That's a good point, yes. Given one gets lots of conflicts, one should 
probably go for async (or single master) replication anyway. (Or see the 
performance degrade below single-node operation, which is imaginable for 
both approaches, IMHO. Finally, only benchmarking will tell.)

[ In single node operation, we have READ COMMITTED vs. SERIALIZABLE, 
which is pessimistic vs. optimistic. Correct me if I'm wrong, but in 
general I thought, optimistic locking (SERIALIZABLE) is prefered and 
leads to better performance. That's why came to think the same holds 
true for replication. Or is READ COMMITTED better if you have lots of 
conflicting transactions? Any numbers on that? ]
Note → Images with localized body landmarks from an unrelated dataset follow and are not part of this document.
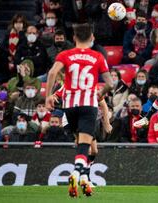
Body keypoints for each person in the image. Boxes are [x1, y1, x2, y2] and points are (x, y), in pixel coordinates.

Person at [45, 23, 114, 197]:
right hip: (88, 105)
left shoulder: (65, 54)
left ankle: (83, 178)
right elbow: (111, 83)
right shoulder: (97, 56)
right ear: (92, 38)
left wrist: (47, 96)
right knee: (85, 145)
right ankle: (77, 174)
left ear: (74, 38)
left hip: (70, 107)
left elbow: (52, 73)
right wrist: (101, 92)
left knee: (83, 146)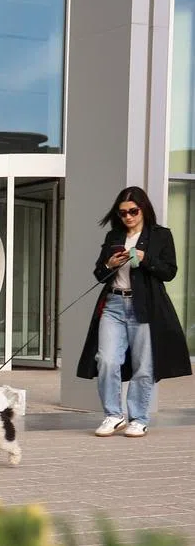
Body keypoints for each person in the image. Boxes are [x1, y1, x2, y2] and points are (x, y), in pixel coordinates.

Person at [76, 186, 191, 437]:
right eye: (122, 213)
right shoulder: (114, 236)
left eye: (133, 211)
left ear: (143, 209)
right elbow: (99, 274)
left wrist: (144, 258)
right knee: (106, 360)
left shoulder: (160, 235)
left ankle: (139, 418)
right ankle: (113, 415)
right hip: (114, 305)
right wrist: (109, 264)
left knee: (144, 365)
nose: (128, 216)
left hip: (145, 306)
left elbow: (169, 272)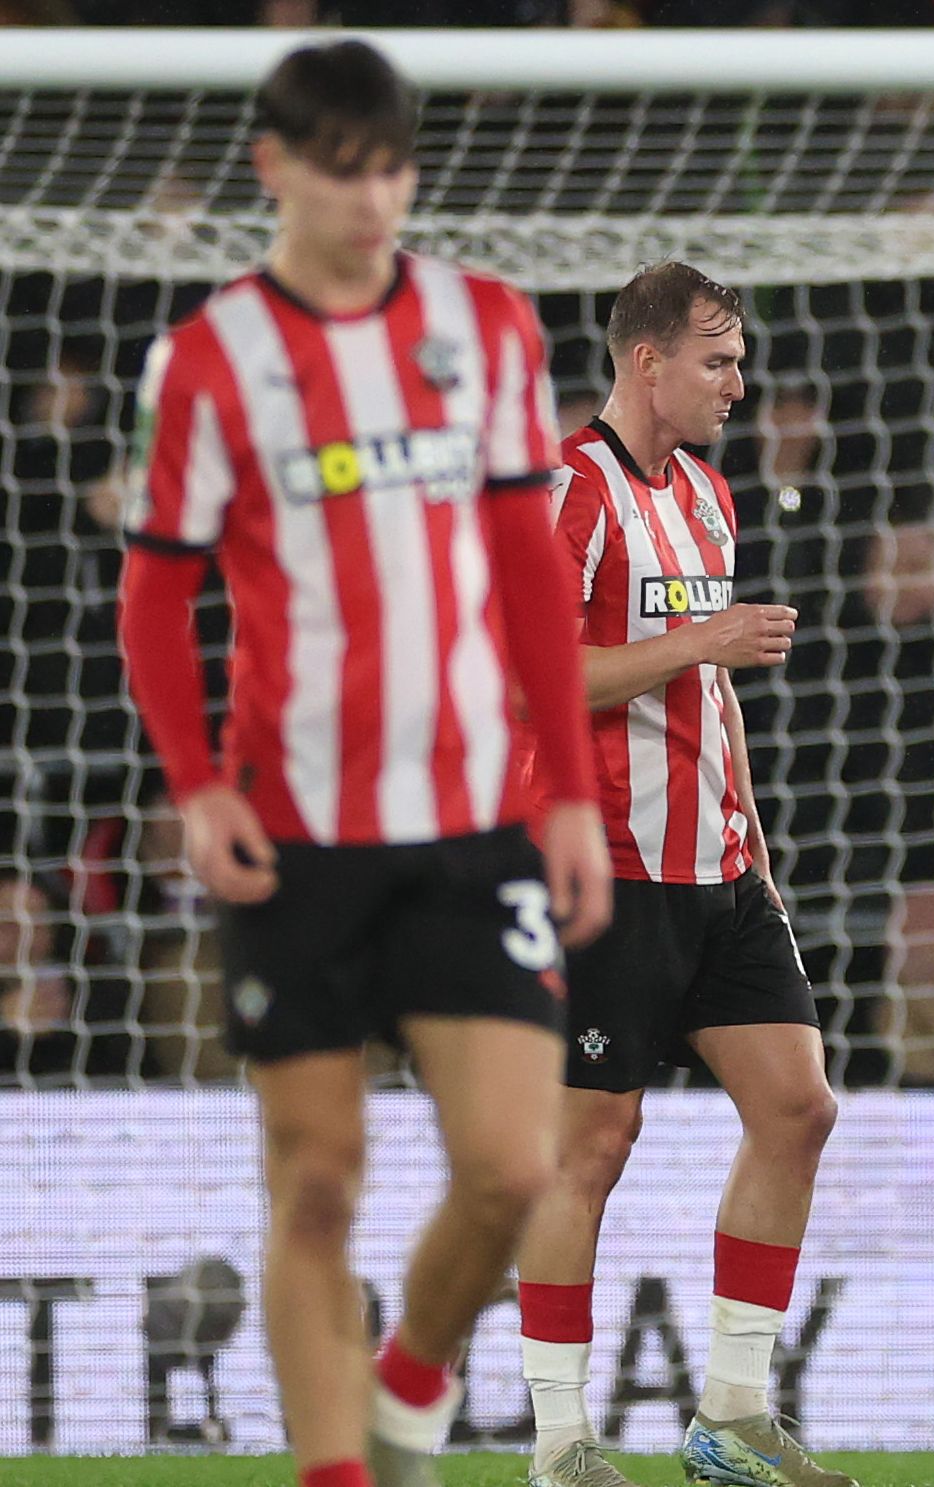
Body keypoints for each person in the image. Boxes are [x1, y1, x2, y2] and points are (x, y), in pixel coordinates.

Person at [113, 39, 611, 1487]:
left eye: (392, 167)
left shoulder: (488, 327)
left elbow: (527, 564)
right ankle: (346, 1470)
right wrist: (197, 780)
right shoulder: (215, 360)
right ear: (275, 168)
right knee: (317, 1180)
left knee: (516, 1168)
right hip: (296, 831)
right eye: (343, 169)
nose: (373, 198)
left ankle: (409, 1377)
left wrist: (568, 790)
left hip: (471, 820)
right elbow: (156, 590)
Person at [510, 263, 854, 1487]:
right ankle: (559, 1439)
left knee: (799, 1106)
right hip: (601, 864)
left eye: (738, 358)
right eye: (715, 358)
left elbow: (706, 689)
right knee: (592, 1140)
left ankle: (732, 1415)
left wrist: (751, 828)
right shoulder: (571, 488)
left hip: (715, 866)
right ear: (645, 359)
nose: (736, 382)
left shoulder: (709, 497)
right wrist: (703, 638)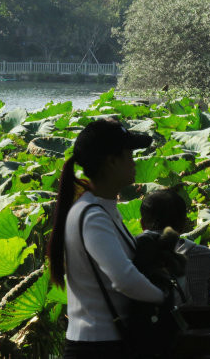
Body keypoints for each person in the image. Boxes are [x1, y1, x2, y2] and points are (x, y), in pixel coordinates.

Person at [47, 117, 166, 359]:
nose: (134, 162)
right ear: (112, 161)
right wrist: (163, 297)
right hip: (97, 346)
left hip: (108, 342)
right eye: (129, 155)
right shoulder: (92, 216)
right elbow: (123, 278)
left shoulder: (103, 208)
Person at [139, 188, 210, 306]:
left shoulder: (131, 253)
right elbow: (206, 301)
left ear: (143, 225)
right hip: (198, 323)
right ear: (183, 224)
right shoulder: (205, 256)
Coming back to thinking about the replicaiton doc... the draft describes 
the different types of replication very well. But no all users will 
immediately see what each type is good for. Therefore we should probably 
also cover some use cases, i.e. what type of replication to use when. 
The most frequently asked use case probably being a hot-backup with 
failover capability -> single-master, async / sync, depending on your 
needs. Another use case could probably describe a multi-master scenario 
and outline pros and cons of that (perhaps gently touching the above issue?)
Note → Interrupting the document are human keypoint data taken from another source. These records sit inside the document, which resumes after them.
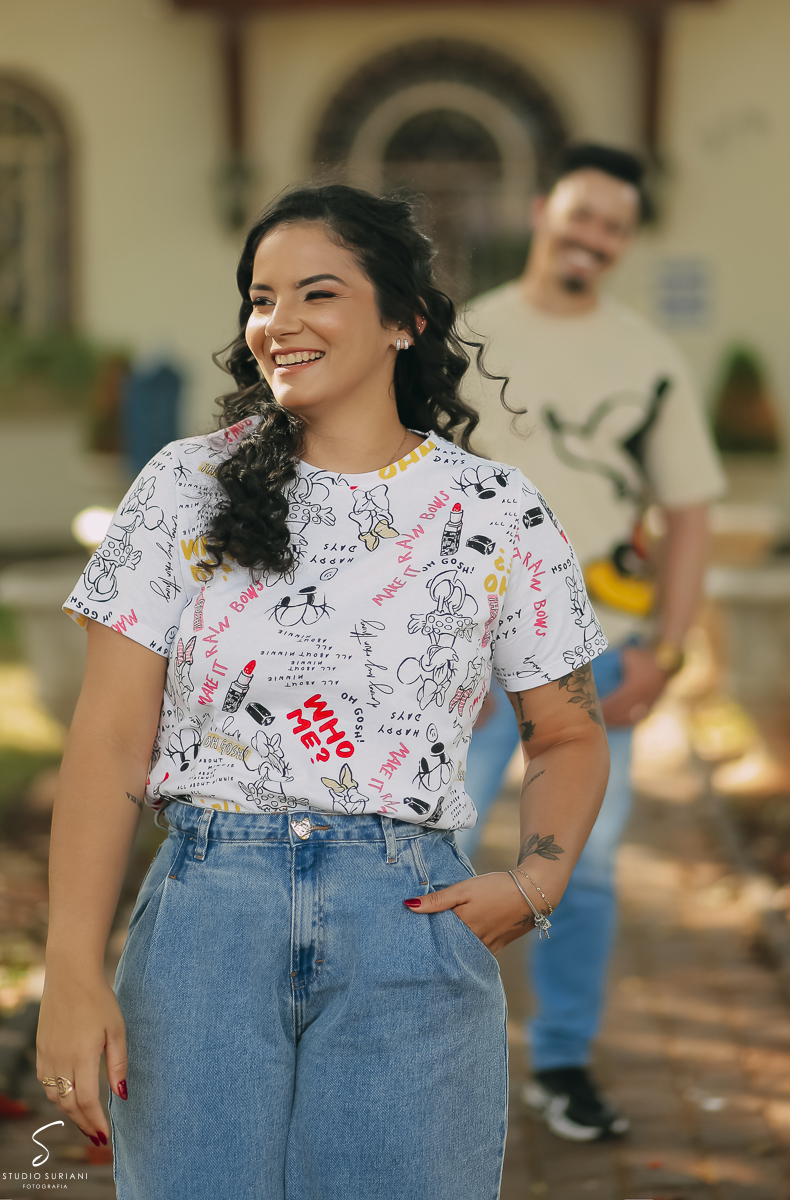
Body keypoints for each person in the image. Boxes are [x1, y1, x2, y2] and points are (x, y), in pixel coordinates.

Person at [36, 184, 610, 1200]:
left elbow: (565, 731)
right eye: (260, 299)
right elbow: (108, 744)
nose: (278, 323)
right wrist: (72, 972)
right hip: (205, 928)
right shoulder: (181, 487)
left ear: (404, 320)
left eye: (316, 293)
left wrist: (535, 882)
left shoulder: (496, 511)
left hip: (408, 920)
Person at [460, 143, 726, 1142]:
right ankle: (413, 1042)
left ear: (621, 242)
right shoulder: (463, 337)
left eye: (612, 226)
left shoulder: (646, 358)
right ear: (541, 210)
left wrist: (665, 646)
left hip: (596, 656)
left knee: (579, 869)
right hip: (464, 660)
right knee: (424, 849)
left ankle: (560, 1063)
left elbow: (688, 512)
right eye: (579, 215)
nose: (591, 237)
Another issue that comes to mind: PgCluster2 targets shared-disk 
clusters, a significant difference to shared-nothing clusters. Maybe 
that gives another paragraph under 'categorization'?

Given that additional categorization: should the use cases be added per 
replication solution?

>> A nit-picking detail: I'm unsure about the correct english spelling of
>> single- and multi-master ('single master', 'single-master' or
>> 'singlemaster'), but please make sure to use a consistent spelling.
> That is indeed useful editorial guidance...

Sorry, I must have felt super clever. ;-) Although... as a non native 
english speaker, I would still like to know the preferred spelling.